The simple solution to this sad situation is to just take the other horn of the bifurcation. To go for tradition and sympathetic sympoiesis. But if it is the bifurcation that is the problem - and it is the problem - then taking the other horn is just accepting Western bullishness. No, what is needed is to stay with the trouble. The trouble with philosophy is that it wants to be either/or, but it needs to be both/and. Autopoiesis and sympoiesis. Listening to the elders and opening up to the new ways of the young.
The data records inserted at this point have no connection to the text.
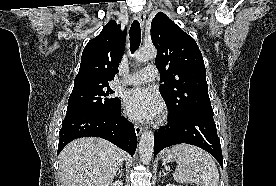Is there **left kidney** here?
Wrapping results in <instances>:
<instances>
[{"label": "left kidney", "instance_id": "1", "mask_svg": "<svg viewBox=\"0 0 276 186\" xmlns=\"http://www.w3.org/2000/svg\"><path fill=\"white\" fill-rule=\"evenodd\" d=\"M166 186H176V185H174V184H167Z\"/></svg>", "mask_w": 276, "mask_h": 186}]
</instances>
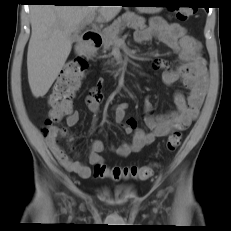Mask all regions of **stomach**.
Returning a JSON list of instances; mask_svg holds the SVG:
<instances>
[{
    "mask_svg": "<svg viewBox=\"0 0 231 231\" xmlns=\"http://www.w3.org/2000/svg\"><path fill=\"white\" fill-rule=\"evenodd\" d=\"M140 4H159L160 1L156 0H140L138 1ZM162 7H137V10L140 13H157L161 11Z\"/></svg>",
    "mask_w": 231,
    "mask_h": 231,
    "instance_id": "obj_1",
    "label": "stomach"
}]
</instances>
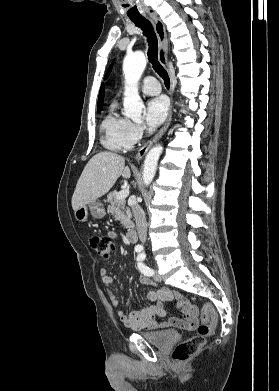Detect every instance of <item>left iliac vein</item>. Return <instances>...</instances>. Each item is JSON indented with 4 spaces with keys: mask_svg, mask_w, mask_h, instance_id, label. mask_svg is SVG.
Here are the masks:
<instances>
[{
    "mask_svg": "<svg viewBox=\"0 0 279 391\" xmlns=\"http://www.w3.org/2000/svg\"><path fill=\"white\" fill-rule=\"evenodd\" d=\"M153 278L155 281L161 282V276L159 275V273L157 271H155Z\"/></svg>",
    "mask_w": 279,
    "mask_h": 391,
    "instance_id": "obj_1",
    "label": "left iliac vein"
}]
</instances>
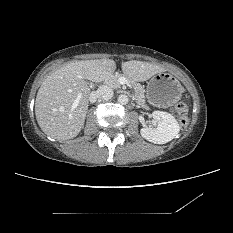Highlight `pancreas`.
Instances as JSON below:
<instances>
[{
	"mask_svg": "<svg viewBox=\"0 0 233 233\" xmlns=\"http://www.w3.org/2000/svg\"><path fill=\"white\" fill-rule=\"evenodd\" d=\"M121 77H122V74H119V73L111 75L110 77L107 78L106 84L114 89L120 88L121 84L119 83V79ZM128 81L131 83V85L134 88L137 103L141 106H145L144 88L141 86V84L137 83L136 81H133L129 78H128Z\"/></svg>",
	"mask_w": 233,
	"mask_h": 233,
	"instance_id": "obj_1",
	"label": "pancreas"
}]
</instances>
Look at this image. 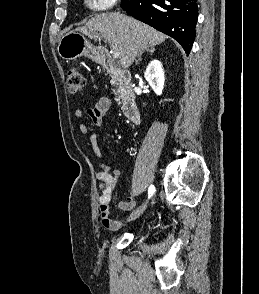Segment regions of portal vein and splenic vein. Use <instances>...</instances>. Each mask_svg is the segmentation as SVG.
Wrapping results in <instances>:
<instances>
[{
	"label": "portal vein and splenic vein",
	"instance_id": "portal-vein-and-splenic-vein-1",
	"mask_svg": "<svg viewBox=\"0 0 259 294\" xmlns=\"http://www.w3.org/2000/svg\"><path fill=\"white\" fill-rule=\"evenodd\" d=\"M120 53L116 48H112V56L114 59H117L119 57Z\"/></svg>",
	"mask_w": 259,
	"mask_h": 294
}]
</instances>
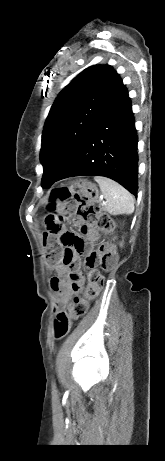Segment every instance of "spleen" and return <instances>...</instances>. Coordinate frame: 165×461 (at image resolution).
<instances>
[{
  "mask_svg": "<svg viewBox=\"0 0 165 461\" xmlns=\"http://www.w3.org/2000/svg\"><path fill=\"white\" fill-rule=\"evenodd\" d=\"M94 180L99 184L107 203L105 210L113 215L132 214L134 211V198L123 186L117 182L96 176Z\"/></svg>",
  "mask_w": 165,
  "mask_h": 461,
  "instance_id": "spleen-1",
  "label": "spleen"
}]
</instances>
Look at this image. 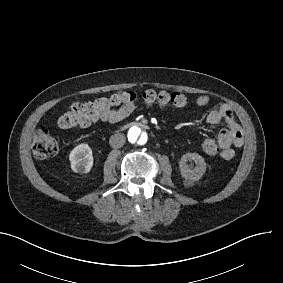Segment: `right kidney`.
<instances>
[{
	"label": "right kidney",
	"instance_id": "obj_1",
	"mask_svg": "<svg viewBox=\"0 0 283 283\" xmlns=\"http://www.w3.org/2000/svg\"><path fill=\"white\" fill-rule=\"evenodd\" d=\"M69 159L74 172L86 173L93 164L92 150L87 144H80L71 151Z\"/></svg>",
	"mask_w": 283,
	"mask_h": 283
}]
</instances>
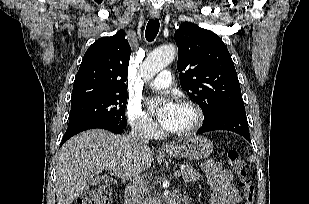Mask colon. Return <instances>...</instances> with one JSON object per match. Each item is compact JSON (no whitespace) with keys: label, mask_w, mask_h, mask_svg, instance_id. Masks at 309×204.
I'll return each mask as SVG.
<instances>
[{"label":"colon","mask_w":309,"mask_h":204,"mask_svg":"<svg viewBox=\"0 0 309 204\" xmlns=\"http://www.w3.org/2000/svg\"><path fill=\"white\" fill-rule=\"evenodd\" d=\"M227 156L229 164L235 171L239 184L244 192L245 204H254L255 187L248 178L244 162L239 152L235 149H230ZM112 194L113 189L110 186H100L81 196L77 204H109Z\"/></svg>","instance_id":"1"}]
</instances>
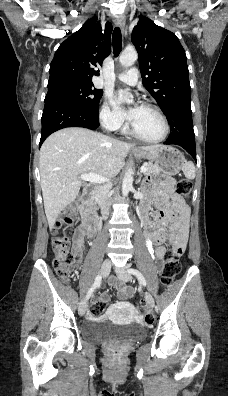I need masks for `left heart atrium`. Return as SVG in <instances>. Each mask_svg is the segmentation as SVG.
<instances>
[{
  "instance_id": "left-heart-atrium-1",
  "label": "left heart atrium",
  "mask_w": 228,
  "mask_h": 396,
  "mask_svg": "<svg viewBox=\"0 0 228 396\" xmlns=\"http://www.w3.org/2000/svg\"><path fill=\"white\" fill-rule=\"evenodd\" d=\"M114 105H115V107L117 108V110H118L122 115H124L127 119H129L130 121H133V120L135 119V117H136V112H137V109L139 108V106H135V107H133L132 109H130L129 111H127V112H123V111H121V109H120V100H119L118 98H115V99H114Z\"/></svg>"
}]
</instances>
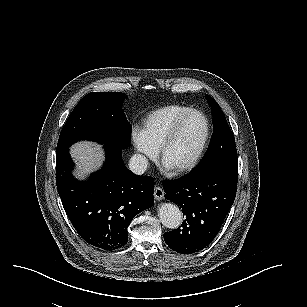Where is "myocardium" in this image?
<instances>
[{
	"instance_id": "f54148a6",
	"label": "myocardium",
	"mask_w": 307,
	"mask_h": 307,
	"mask_svg": "<svg viewBox=\"0 0 307 307\" xmlns=\"http://www.w3.org/2000/svg\"><path fill=\"white\" fill-rule=\"evenodd\" d=\"M190 118H196L198 124L201 128V139L199 145L197 147L194 155L185 162H175L171 161L166 157V152L168 149V145L171 141L174 140L176 131L180 129L182 124L185 121H188ZM208 133V125L206 123L205 118L203 117V113L198 108H190L186 111V113L182 114L175 123L172 124V128L168 129V134L163 137L162 143L158 144V150L156 151V161L157 163L165 170L173 172V171H184L192 167V165L196 162V160L201 155L202 151L205 148L206 139ZM167 145V146H165Z\"/></svg>"
}]
</instances>
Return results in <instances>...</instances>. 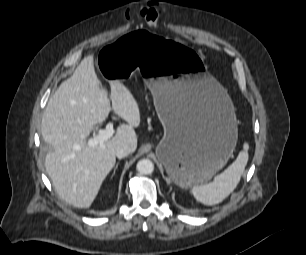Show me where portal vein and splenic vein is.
I'll return each instance as SVG.
<instances>
[{"label": "portal vein and splenic vein", "mask_w": 306, "mask_h": 255, "mask_svg": "<svg viewBox=\"0 0 306 255\" xmlns=\"http://www.w3.org/2000/svg\"><path fill=\"white\" fill-rule=\"evenodd\" d=\"M113 134H114L113 123L109 122L106 125L105 129L98 130V134L95 137L88 139L87 144L90 147H94L99 144L102 145L105 141L110 139L113 136Z\"/></svg>", "instance_id": "1"}]
</instances>
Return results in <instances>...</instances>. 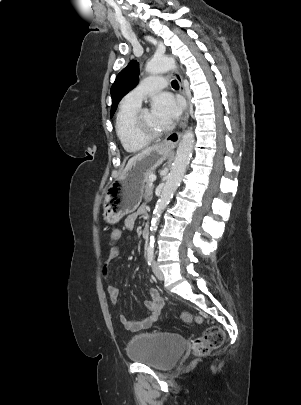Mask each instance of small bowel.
Returning <instances> with one entry per match:
<instances>
[{
    "instance_id": "small-bowel-1",
    "label": "small bowel",
    "mask_w": 301,
    "mask_h": 405,
    "mask_svg": "<svg viewBox=\"0 0 301 405\" xmlns=\"http://www.w3.org/2000/svg\"><path fill=\"white\" fill-rule=\"evenodd\" d=\"M146 208L144 206L140 207L136 212L130 213L126 216L124 221V226L128 231H131L135 227L136 220L139 215H145ZM122 233L120 230H117V233L110 236V248L108 253L109 261L114 260L118 257L120 253V246L118 245L119 240L121 239ZM107 265L103 267V272L106 273ZM108 295L113 303L118 301L120 290L119 288L109 283L107 285ZM144 305L148 310V314L139 319V320H130L125 315L120 316V321L124 327L132 332L139 330L147 329L152 326V324L158 319L163 308V300L154 288L149 290V298L145 300Z\"/></svg>"
}]
</instances>
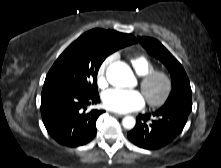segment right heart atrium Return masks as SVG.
<instances>
[{"label":"right heart atrium","instance_id":"obj_1","mask_svg":"<svg viewBox=\"0 0 221 168\" xmlns=\"http://www.w3.org/2000/svg\"><path fill=\"white\" fill-rule=\"evenodd\" d=\"M113 58V56H110L107 59H105L97 71V84L101 88L107 86L106 70L109 64L112 62Z\"/></svg>","mask_w":221,"mask_h":168}]
</instances>
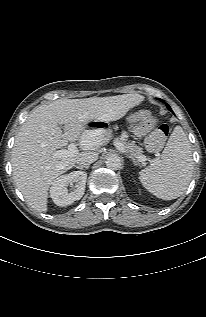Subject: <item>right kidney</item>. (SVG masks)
<instances>
[{
	"mask_svg": "<svg viewBox=\"0 0 206 317\" xmlns=\"http://www.w3.org/2000/svg\"><path fill=\"white\" fill-rule=\"evenodd\" d=\"M86 179L87 173L83 171H74L58 177L50 188V196L53 202L58 206H66L80 200L85 191ZM69 185L75 188L71 192L67 188Z\"/></svg>",
	"mask_w": 206,
	"mask_h": 317,
	"instance_id": "1",
	"label": "right kidney"
}]
</instances>
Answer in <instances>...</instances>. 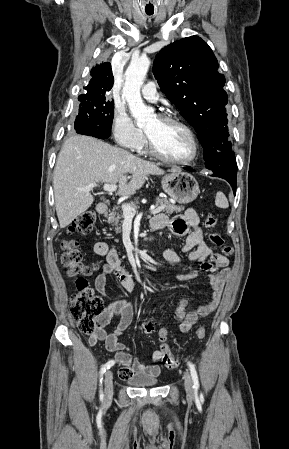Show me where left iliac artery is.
<instances>
[{
	"mask_svg": "<svg viewBox=\"0 0 289 449\" xmlns=\"http://www.w3.org/2000/svg\"><path fill=\"white\" fill-rule=\"evenodd\" d=\"M188 366H189L191 377L193 380V388L195 391H197L199 389V381H198L197 371L195 369V366L191 362H188Z\"/></svg>",
	"mask_w": 289,
	"mask_h": 449,
	"instance_id": "1",
	"label": "left iliac artery"
}]
</instances>
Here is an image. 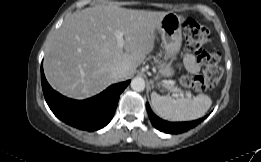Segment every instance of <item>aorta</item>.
<instances>
[{"mask_svg": "<svg viewBox=\"0 0 261 162\" xmlns=\"http://www.w3.org/2000/svg\"><path fill=\"white\" fill-rule=\"evenodd\" d=\"M131 88L136 92H141L145 89V81L141 77H135L131 83Z\"/></svg>", "mask_w": 261, "mask_h": 162, "instance_id": "762f6f07", "label": "aorta"}]
</instances>
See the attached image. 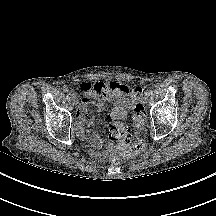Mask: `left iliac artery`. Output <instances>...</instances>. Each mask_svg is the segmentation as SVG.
Here are the masks:
<instances>
[{
	"mask_svg": "<svg viewBox=\"0 0 216 216\" xmlns=\"http://www.w3.org/2000/svg\"><path fill=\"white\" fill-rule=\"evenodd\" d=\"M145 94L149 96V95L152 94V91L151 90H147Z\"/></svg>",
	"mask_w": 216,
	"mask_h": 216,
	"instance_id": "1",
	"label": "left iliac artery"
}]
</instances>
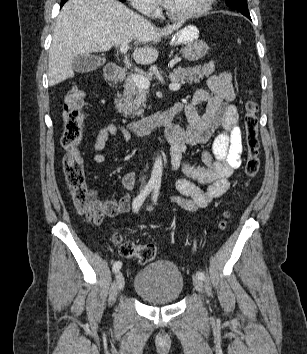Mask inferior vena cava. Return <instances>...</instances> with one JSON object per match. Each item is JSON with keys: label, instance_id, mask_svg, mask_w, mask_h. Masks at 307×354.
I'll return each mask as SVG.
<instances>
[{"label": "inferior vena cava", "instance_id": "inferior-vena-cava-1", "mask_svg": "<svg viewBox=\"0 0 307 354\" xmlns=\"http://www.w3.org/2000/svg\"><path fill=\"white\" fill-rule=\"evenodd\" d=\"M145 181H144V178H143V181H142V183H144Z\"/></svg>", "mask_w": 307, "mask_h": 354}]
</instances>
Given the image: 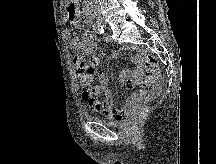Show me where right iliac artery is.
<instances>
[{
  "label": "right iliac artery",
  "mask_w": 216,
  "mask_h": 164,
  "mask_svg": "<svg viewBox=\"0 0 216 164\" xmlns=\"http://www.w3.org/2000/svg\"><path fill=\"white\" fill-rule=\"evenodd\" d=\"M93 29H94L98 34H103V33H104V28H103V26L101 25V23H96V24L93 26Z\"/></svg>",
  "instance_id": "obj_1"
}]
</instances>
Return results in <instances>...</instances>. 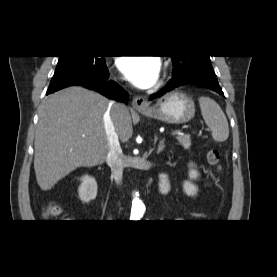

Action and contemplation. This trouble will stay with every philosophy, just like the sickness unto death will stay with the human animal. The point of the post is to start taking philosophy with a grain of sugar - remember that only sports can save the world! - in not expecting it to come up with final answers or with definitive truths. There is room enough for tens of billions of restless humans without creating a rush to prove a point - and to whom would humanity have to prove a point? So let’s take it slow and enjoy our smart phones smartly and give Gaia her time to respond in kind. All will be well if we pay respect to what enables us to be restless and use that restlessness to care for others instead of getting caught up in just trying to come out on top. The only urgency in the climate is to realize that we have to stop impatiently rushing into actionable solutions. The reality is we should do like our elders: take it slow, enjoy the game, cook slowly, sleep when we are tired, make room for the animal inside us. Because it is not only Gaia we are inflaming, we’re all running a mental fever and, at the rate we are going, we will by war finish ourselves well before Gaia can.